## Work instruction:
In full and exactly, please return the records, but keep out the pictures.

####

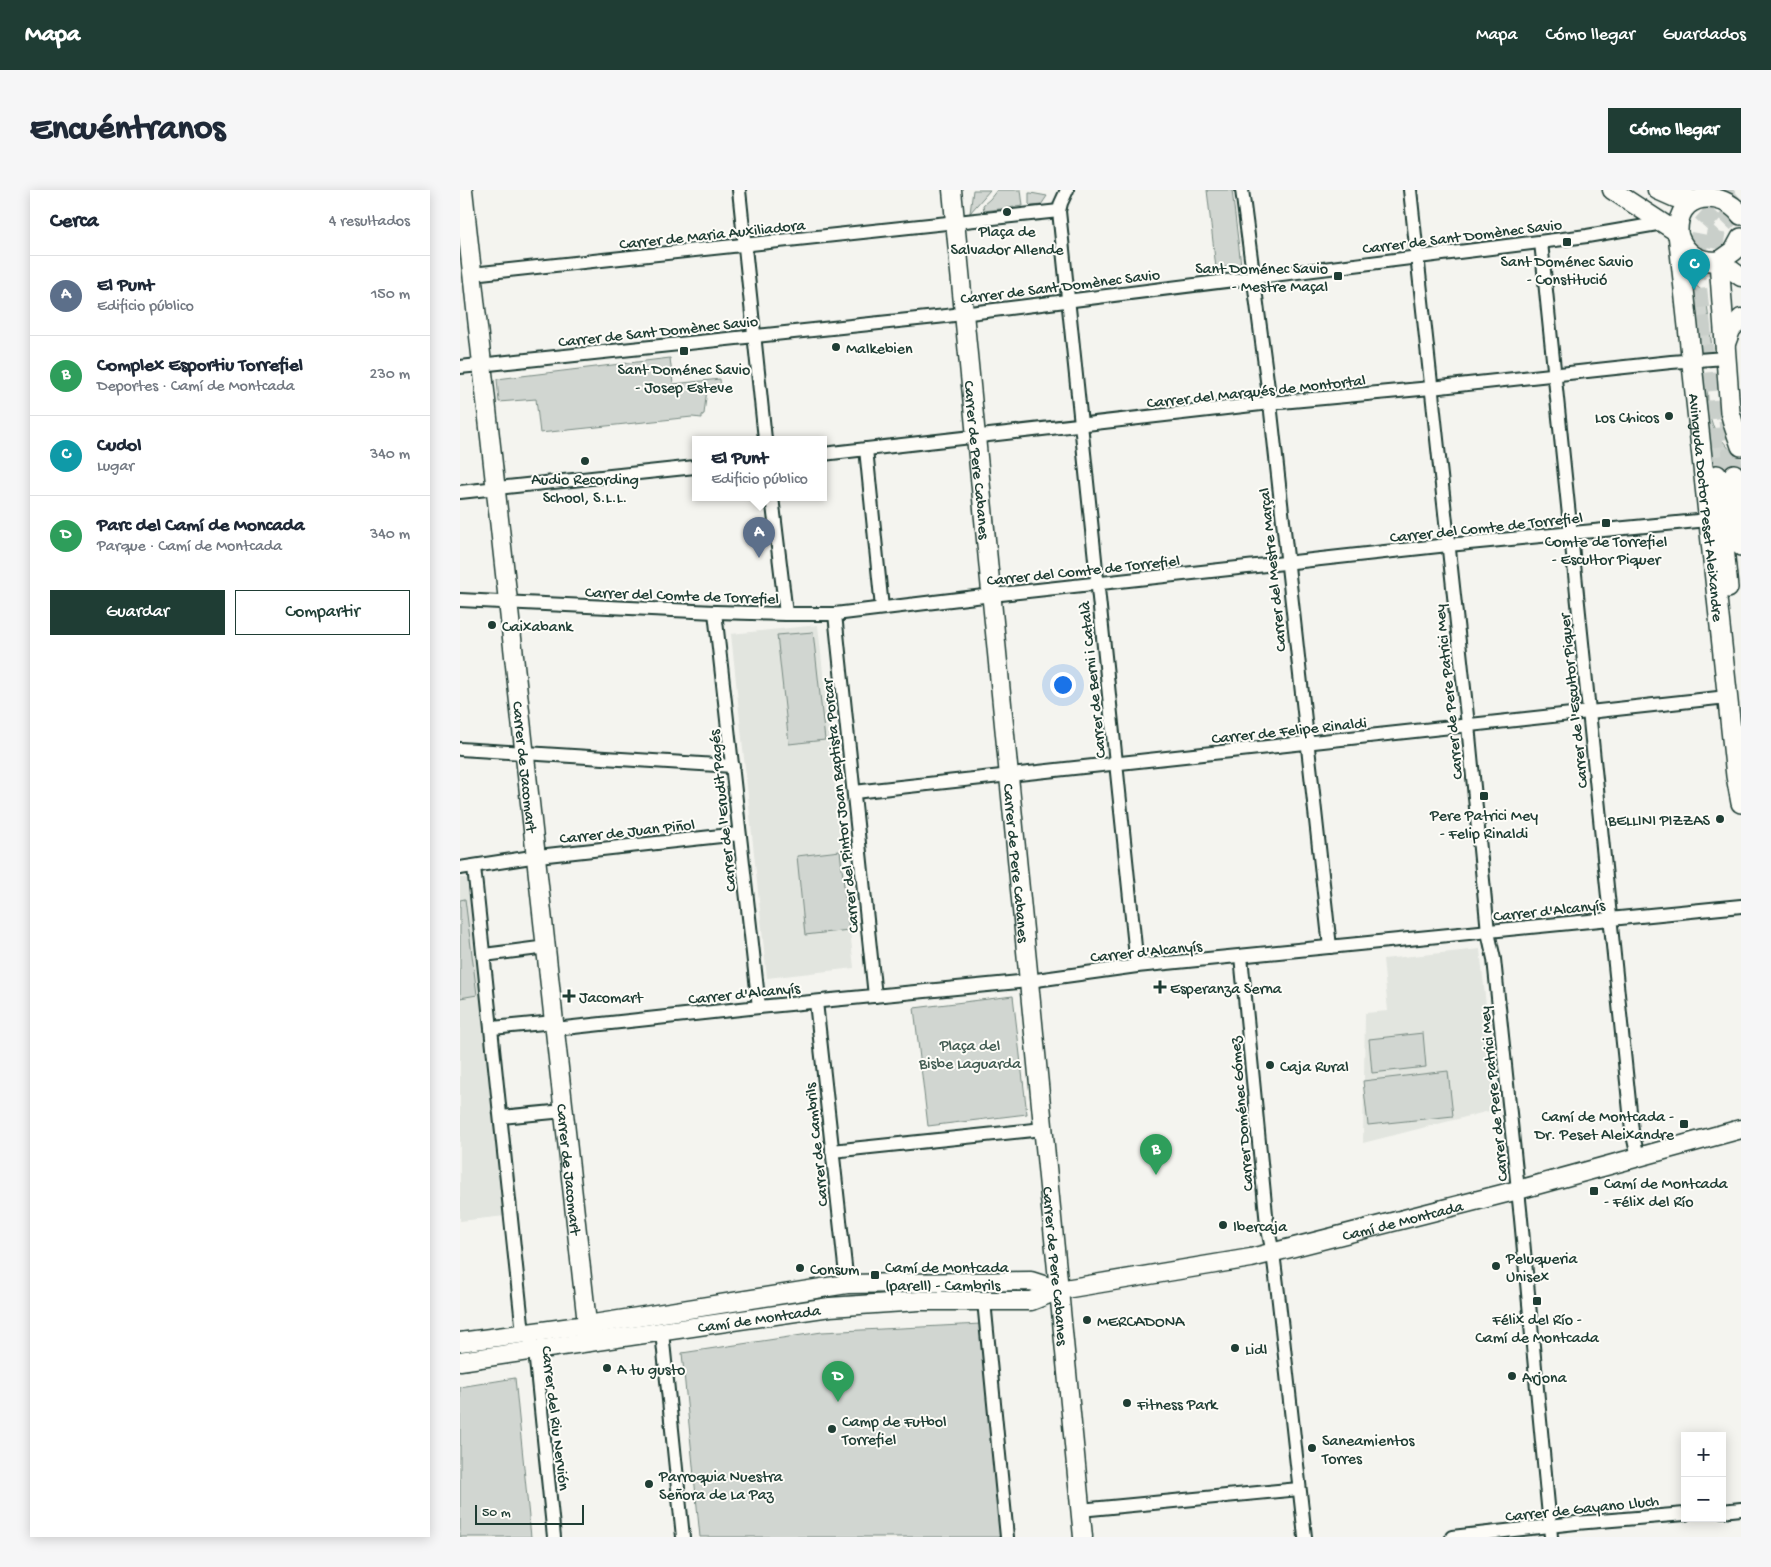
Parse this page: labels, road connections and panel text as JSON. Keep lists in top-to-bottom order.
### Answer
{
  "streets": {
    "main road": ["Avinguda Doctor Peset Aleixandre"],
    "street": [
      "Carrer de Maria Auxiliadora",
      "Carrer de Sant Domènec Savio",
      "Carrer del Marqués de Montortal",
      "Carrer de Pere Cabanes",
      "Carrer del Comte de Torrefiel",
      "Carrer del Mestre Marçal",
      "Carrer de Berni i Català",
      "Carrer de Pere Patrici Mey",
      "Carrer de l'Escultor Piquer",
      "Carrer de Felipe Rinaldi",
      "Carrer de Jacomart",
      "Carrer del Pintor Joan Baptista Porcar",
      "Carrer de l'Erudit Pagés",
      "Carrer de Juan Piñol",
      "Carrer d'Alcanyís",
      "Carrer Doménec Gómez",
      "Carrer de Cambrils",
      "Camí de Montcada",
      "Carrer del Riu Nervión",
      "Carrer de Gayano Lluch"
    ]
  },
  "crossings": [
    ["Carrer de Maria Auxiliadora", "Carrer de Pere Cabanes"],
    ["Carrer de Maria Auxiliadora", "Carrer de Jacomart"],
    ["Carrer de Sant Domènec Savio", "Carrer de Pere Cabanes"],
    ["Carrer de Sant Domènec Savio", "Avinguda Doctor Peset Aleixandre"],
    ["Carrer de Sant Domènec Savio", "Carrer del Mestre Marçal"],
    ["Carrer de Sant Domènec Savio", "Carrer de Berni i Català"],
    ["Carrer de Sant Domènec Savio", "Carrer de Pere Patrici Mey"],
    ["Carrer de Sant Domènec Savio", "Carrer de l'Escultor Piquer"],
    ["Carrer de Sant Domènec Savio", "Carrer de Jacomart"],
    ["Carrer del Marqués de Montortal", "Carrer de Pere Cabanes"],
    ["Carrer del Marqués de Montortal", "Avinguda Doctor Peset Aleixandre"],
    ["Carrer del Marqués de Montortal", "Carrer del Mestre Marçal"],
    ["Carrer del Marqués de Montortal", "Carrer de Berni i Català"],
    ["Carrer del Marqués de Montortal", "Carrer de Pere Patrici Mey"],
    ["Carrer del Marqués de Montortal", "Carrer de l'Escultor Piquer"],
    ["Carrer de Pere Cabanes", "Carrer del Comte de Torrefiel"],
    ["Carrer de Pere Cabanes", "Carrer de Felipe Rinaldi"],
    ["Carrer de Pere Cabanes", "Carrer d'Alcanyís"],
    ["Carrer de Pere Cabanes", "Camí de Montcada"],
    ["Avinguda Doctor Peset Aleixandre", "Carrer del Comte de Torrefiel"],
    ["Avinguda Doctor Peset Aleixandre", "Carrer de Felipe Rinaldi"],
    ["Carrer del Comte de Torrefiel", "Carrer del Mestre Marçal"],
    ["Carrer del Comte de Torrefiel", "Carrer de Berni i Català"],
    ["Carrer del Comte de Torrefiel", "Carrer de Pere Patrici Mey"],
    ["Carrer del Comte de Torrefiel", "Carrer de l'Escultor Piquer"],
    ["Carrer del Comte de Torrefiel", "Carrer de Jacomart"],
    ["Carrer del Comte de Torrefiel", "Carrer del Pintor Joan Baptista Porcar"],
    ["Carrer del Comte de Torrefiel", "Carrer de l'Erudit Pagés"],
    ["Carrer del Mestre Marçal", "Carrer de Felipe Rinaldi"],
    ["Carrer del Mestre Marçal", "Carrer d'Alcanyís"],
    ["Carrer de Berni i Català", "Carrer de Felipe Rinaldi"],
    ["Carrer de Berni i Català", "Carrer d'Alcanyís"],
    ["Carrer de Pere Patrici Mey", "Carrer de Felipe Rinaldi"],
    ["Carrer de Pere Patrici Mey", "Carrer d'Alcanyís"],
    ["Carrer de Pere Patrici Mey", "Camí de Montcada"],
    ["Carrer de Pere Patrici Mey", "Carrer de Gayano Lluch"],
    ["Carrer de l'Escultor Piquer", "Carrer de Felipe Rinaldi"],
    ["Carrer de l'Escultor Piquer", "Carrer d'Alcanyís"],
    ["Carrer de l'Escultor Piquer", "Camí de Montcada"],
    ["Carrer de Felipe Rinaldi", "Carrer del Pintor Joan Baptista Porcar"],
    ["Carrer de Jacomart", "Carrer de Juan Piñol"],
    ["Carrer de Jacomart", "Carrer d'Alcanyís"],
    ["Carrer de Jacomart", "Camí de Montcada"],
    ["Carrer del Pintor Joan Baptista Porcar", "Carrer d'Alcanyís"],
    ["Carrer de l'Erudit Pagés", "Carrer de Juan Piñol"],
    ["Carrer de l'Erudit Pagés", "Carrer d'Alcanyís"],
    ["Carrer de Juan Piñol", "Carrer del Riu Nervión"],
    ["Carrer d'Alcanyís", "Carrer Doménec Gómez"],
    ["Carrer d'Alcanyís", "Carrer de Cambrils"],
    ["Carrer d'Alcanyís", "Carrer del Riu Nervión"],
    ["Carrer Doménec Gómez", "Camí de Montcada"],
    ["Carrer de Cambrils", "Camí de Montcada"],
    ["Camí de Montcada", "Carrer del Riu Nervión"]
  ],
  "parks": ["Plaça del Bisbe Laguarda"],
  "places": {
    "other": [
      "Plaça de Salvador Allende",
      "Malkebien",
      "Los Chicos",
      "Audio Recording School, S.L.L.",
      "Caixabank",
      "BELLINI PIZZAS",
      "Caja Rural",
      "Ibercaja",
      "Peluqueria Unisex",
      "Consum",
      "MERCADONA",
      "Lidl",
      "A tu gusto",
      "Arjona",
      "Fitness Park",
      "Camp de Futbol Torrefiel",
      "Saneamientos Torres",
      "Parroquia Nuestra Señora de La Paz"
    ],
    "transit": [
      "Sant Doménec Savio - Constitució",
      "Sant Doménec Savio - Mestre Maçal",
      "Sant Doménec Savio - Josep Esteve",
      "Comte de Torrefiel - Escultor Piquer",
      "Pere Patrici Mey - Felip Rinaldi",
      "Camí de Montcada - Dr. Peset Aleixandre",
      "Camí de Montcada - Félix del Río",
      "Camí de Montcada (parell) - Cambrils",
      "Félix del Río - Camí de Montcada"
    ],
    "health": ["Esperanza Serna", "Jacomart"]
  },
  "scale_bar": "50 m",
  "page": {
    "header": "Mapa",
    "nav": ["Mapa", "Cómo llegar", "Guardados"],
    "buttons": [
      "Cómo llegar",
      ["Guardar", "Compartir"]
    ],
    "title": "Encuéntranos",
    "heading": ["Cerca", "4 resultados"],
    "pins": [
      "C",
      "A",
      "B",
      "D"
    ],
    "list": [
      {
        "mark": "A",
        "name": "El Punt",
        "note": "Edificio público",
        "value": "150 m"
      },
      {
        "mark": "B",
        "name": "Complex Esportiu Torrefiel",
        "note": "Deportes · Camí de Montcada",
        "value": "230 m"
      },
      {
        "mark": "C",
        "name": "Cudol",
        "note": "Lugar",
        "value": "340 m"
      },
      {
        "mark": "D",
        "name": "Parc del Camí de Moncada",
        "note": "Parque · Camí de Montcada",
        "value": "340 m"
      }
    ],
    "popup": ["El Punt", "Edificio público"],
    "map_buttons": ["+", "−"],
    "scale": "50 m"
  }
}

####

## Result of this exercise:
Parse this page: labels, road connections and panel text as JSON. Keep lists in top-to-bottom order.
### Answer
{
  "streets": {
    "main road": ["Avinguda Doctor Peset Aleixandre"],
    "street": [
      "Carrer de Maria Auxiliadora",
      "Carrer de Sant Domènec Savio",
      "Carrer del Marqués de Montortal",
      "Carrer de Pere Cabanes",
      "Carrer del Comte de Torrefiel",
      "Carrer del Mestre Marçal",
      "Carrer de Berni i Català",
      "Carrer de Pere Patrici Mey",
      "Carrer de l'Escultor Piquer",
      "Carrer de Felipe Rinaldi",
      "Carrer de Jacomart",
      "Carrer del Pintor Joan Baptista Porcar",
      "Carrer de l'Erudit Pagés",
      "Carrer de Juan Piñol",
      "Carrer d'Alcanyís",
      "Carrer Doménec Gómez",
      "Carrer de Cambrils",
      "Camí de Montcada",
      "Carrer del Riu Nervión",
      "Carrer de Gayano Lluch"
    ]
  },
  "crossings": [
    ["Carrer de Maria Auxiliadora", "Carrer de Pere Cabanes"],
    ["Carrer de Maria Auxiliadora", "Carrer de Jacomart"],
    ["Carrer de Sant Domènec Savio", "Carrer de Pere Cabanes"],
    ["Carrer de Sant Domènec Savio", "Avinguda Doctor Peset Aleixandre"],
    ["Carrer de Sant Domènec Savio", "Carrer del Mestre Marçal"],
    ["Carrer de Sant Domènec Savio", "Carrer de Berni i Català"],
    ["Carrer de Sant Domènec Savio", "Carrer de Pere Patrici Mey"],
    ["Carrer de Sant Domènec Savio", "Carrer de l'Escultor Piquer"],
    ["Carrer de Sant Domènec Savio", "Carrer de Jacomart"],
    ["Carrer del Marqués de Montortal", "Carrer de Pere Cabanes"],
    ["Carrer del Marqués de Montortal", "Avinguda Doctor Peset Aleixandre"],
    ["Carrer del Marqués de Montortal", "Carrer del Mestre Marçal"],
    ["Carrer del Marqués de Montortal", "Carrer de Berni i Català"],
    ["Carrer del Marqués de Montortal", "Carrer de Pere Patrici Mey"],
    ["Carrer del Marqués de Montortal", "Carrer de l'Escultor Piquer"],
    ["Carrer de Pere Cabanes", "Carrer del Comte de Torrefiel"],
    ["Carrer de Pere Cabanes", "Carrer de Felipe Rinaldi"],
    ["Carrer de Pere Cabanes", "Carrer d'Alcanyís"],
    ["Carrer de Pere Cabanes", "Camí de Montcada"],
    ["Avinguda Doctor Peset Aleixandre", "Carrer del Comte de Torrefiel"],
    ["Avinguda Doctor Peset Aleixandre", "Carrer de Felipe Rinaldi"],
    ["Carrer del Comte de Torrefiel", "Carrer del Mestre Marçal"],
    ["Carrer del Comte de Torrefiel", "Carrer de Berni i Català"],
    ["Carrer del Comte de Torrefiel", "Carrer de Pere Patrici Mey"],
    ["Carrer del Comte de Torrefiel", "Carrer de l'Escultor Piquer"],
    ["Carrer del Comte de Torrefiel", "Carrer de Jacomart"],
    ["Carrer del Comte de Torrefiel", "Carrer del Pintor Joan Baptista Porcar"],
    ["Carrer del Comte de Torrefiel", "Carrer de l'Erudit Pagés"],
    ["Carrer del Mestre Marçal", "Carrer de Felipe Rinaldi"],
    ["Carrer del Mestre Marçal", "Carrer d'Alcanyís"],
    ["Carrer de Berni i Català", "Carrer de Felipe Rinaldi"],
    ["Carrer de Berni i Català", "Carrer d'Alcanyís"],
    ["Carrer de Pere Patrici Mey", "Carrer de Felipe Rinaldi"],
    ["Carrer de Pere Patrici Mey", "Carrer d'Alcanyís"],
    ["Carrer de Pere Patrici Mey", "Camí de Montcada"],
    ["Carrer de Pere Patrici Mey", "Carrer de Gayano Lluch"],
    ["Carrer de l'Escultor Piquer", "Carrer de Felipe Rinaldi"],
    ["Carrer de l'Escultor Piquer", "Carrer d'Alcanyís"],
    ["Carrer de l'Escultor Piquer", "Camí de Montcada"],
    ["Carrer de Felipe Rinaldi", "Carrer del Pintor Joan Baptista Porcar"],
    ["Carrer de Jacomart", "Carrer de Juan Piñol"],
    ["Carrer de Jacomart", "Carrer d'Alcanyís"],
    ["Carrer de Jacomart", "Camí de Montcada"],
    ["Carrer del Pintor Joan Baptista Porcar", "Carrer d'Alcanyís"],
    ["Carrer de l'Erudit Pagés", "Carrer de Juan Piñol"],
    ["Carrer de l'Erudit Pagés", "Carrer d'Alcanyís"],
    ["Carrer de Juan Piñol", "Carrer del Riu Nervión"],
    ["Carrer d'Alcanyís", "Carrer Doménec Gómez"],
    ["Carrer d'Alcanyís", "Carrer de Cambrils"],
    ["Carrer d'Alcanyís", "Carrer del Riu Nervión"],
    ["Carrer Doménec Gómez", "Camí de Montcada"],
    ["Carrer de Cambrils", "Camí de Montcada"],
    ["Camí de Montcada", "Carrer del Riu Nervión"]
  ],
  "parks": ["Plaça del Bisbe Laguarda"],
  "places": {
    "other": [
      "Plaça de Salvador Allende",
      "Malkebien",
      "Los Chicos",
      "Audio Recording School, S.L.L.",
      "Caixabank",
      "BELLINI PIZZAS",
      "Caja Rural",
      "Ibercaja",
      "Peluqueria Unisex",
      "Consum",
      "MERCADONA",
      "Lidl",
      "A tu gusto",
      "Arjona",
      "Fitness Park",
      "Camp de Futbol Torrefiel",
      "Saneamientos Torres",
      "Parroquia Nuestra Señora de La Paz"
    ],
    "transit": [
      "Sant Doménec Savio - Constitució",
      "Sant Doménec Savio - Mestre Maçal",
      "Sant Doménec Savio - Josep Esteve",
      "Comte de Torrefiel - Escultor Piquer",
      "Pere Patrici Mey - Felip Rinaldi",
      "Camí de Montcada - Dr. Peset Aleixandre",
      "Camí de Montcada - Félix del Río",
      "Camí de Montcada (parell) - Cambrils",
      "Félix del Río - Camí de Montcada"
    ],
    "health": ["Esperanza Serna", "Jacomart"]
  },
  "scale_bar": "50 m",
  "page": {
    "header": "Mapa",
    "nav": ["Mapa", "Cómo llegar", "Guardados"],
    "buttons": [
      "Cómo llegar",
      ["Guardar", "Compartir"]
    ],
    "title": "Encuéntranos",
    "heading": ["Cerca", "4 resultados"],
    "pins": [
      "C",
      "A",
      "B",
      "D"
    ],
    "list": [
      {
        "mark": "A",
        "name": "El Punt",
        "note": "Edificio público",
        "value": "150 m"
      },
      {
        "mark": "B",
        "name": "Complex Esportiu Torrefiel",
        "note": "Deportes · Camí de Montcada",
        "value": "230 m"
      },
      {
        "mark": "C",
        "name": "Cudol",
        "note": "Lugar",
        "value": "340 m"
      },
      {
        "mark": "D",
        "name": "Parc del Camí de Moncada",
        "note": "Parque · Camí de Montcada",
        "value": "340 m"
      }
    ],
    "popup": ["El Punt", "Edificio público"],
    "map_buttons": ["+", "−"],
    "scale": "50 m"
  }
}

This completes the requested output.